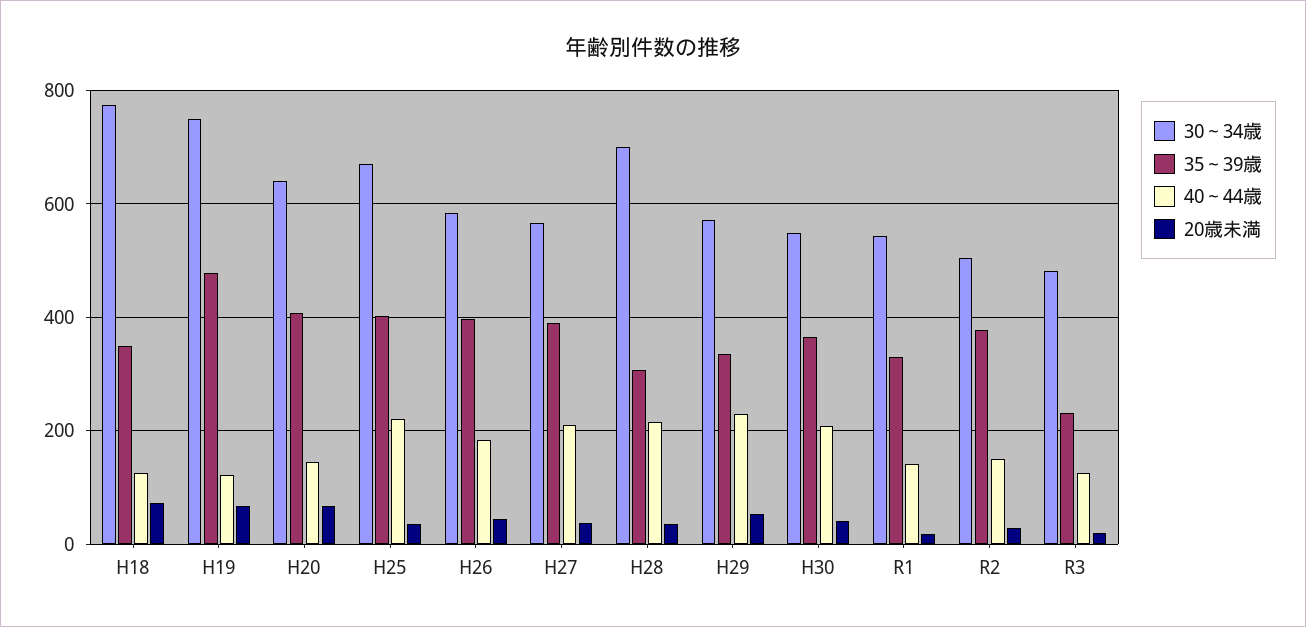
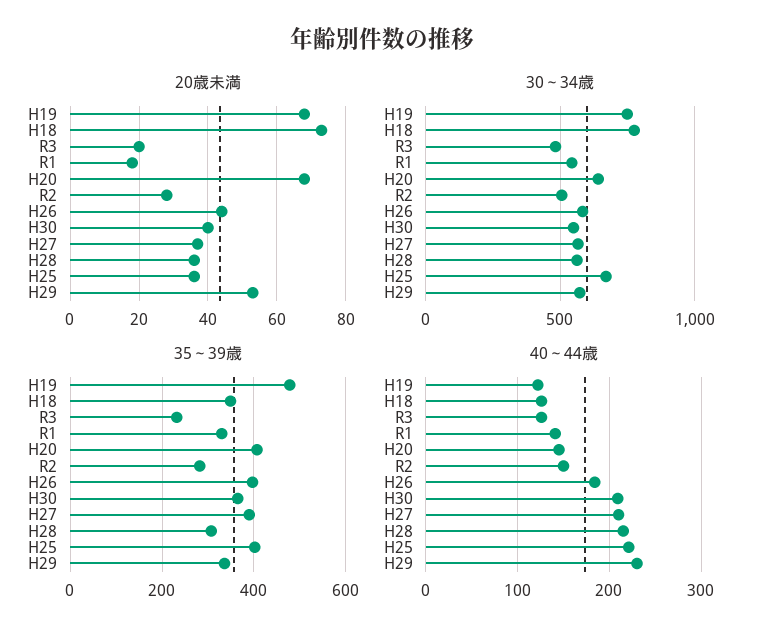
  {
    "30～34歳": {
      "H18": 780,
      "H19": 740,
      "H20": 640,
      "H25": 680,
      "H26": 580,
      "H27": 560,
-     "H28": 700,
+     "H28": 550,
      "H29": 580,
      "H30": 540,
      "R1": 540,
      "R2": 500,
      "R3": 480
    },
    "35～39歳": {
      "H18": 340,
      "H19": 480,
      "H20": 400,
      "H25": 400,
      "H26": 400,
      "H27": 400,
      "H28": 300,
      "H29": 340,
      "H30": 360,
      "R1": 340,
-     "R2": 380,
+     "R2": 280,
      "R3": 240
    },
    "40～44歳": {
      "H18": 130,
      "H19": 120,
      "H20": 150,
      "H25": 220,
      "H26": 180,
      "H27": 210,
      "H28": 220,
      "H29": 230,
      "H30": 210,
      "R1": 140,
      "R2": 150,
      "R3": 130
    },
    "20歳未満": {
      "H18": 75,
      "H19": 70,
      "H20": 70,
      "H25": 35,
      "H26": 45,
      "H27": 35,
      "H28": 35,
      "H29": 55,
      "H30": 40,
      "R1": 20,
      "R2": 30,
      "R3": 20
    }
  }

+ + + + +

◆ **ACTIVITY**:
The expected output is the complete listing, word for word, without any picture.

◆ **ANSWER SECTION**:
  {
    "30～34歳": {
      "H18": 780,
      "H19": 740,
      "H20": 640,
      "H25": 680,
      "H26": 580,
      "H27": 560,
-     "H28": 700,
+     "H28": 550,
      "H29": 580,
      "H30": 540,
      "R1": 540,
      "R2": 500,
      "R3": 480
    },
    "35～39歳": {
      "H18": 340,
      "H19": 480,
      "H20": 400,
      "H25": 400,
      "H26": 400,
      "H27": 400,
      "H28": 300,
      "H29": 340,
      "H30": 360,
      "R1": 340,
-     "R2": 380,
+     "R2": 280,
      "R3": 240
    },
    "40～44歳": {
      "H18": 130,
      "H19": 120,
      "H20": 150,
      "H25": 220,
      "H26": 180,
      "H27": 210,
      "H28": 220,
      "H29": 230,
      "H30": 210,
      "R1": 140,
      "R2": 150,
      "R3": 130
    },
    "20歳未満": {
      "H18": 75,
      "H19": 70,
      "H20": 70,
      "H25": 35,
      "H26": 45,
      "H27": 35,
      "H28": 35,
      "H29": 55,
      "H30": 40,
      "R1": 20,
      "R2": 30,
      "R3": 20
    }
  }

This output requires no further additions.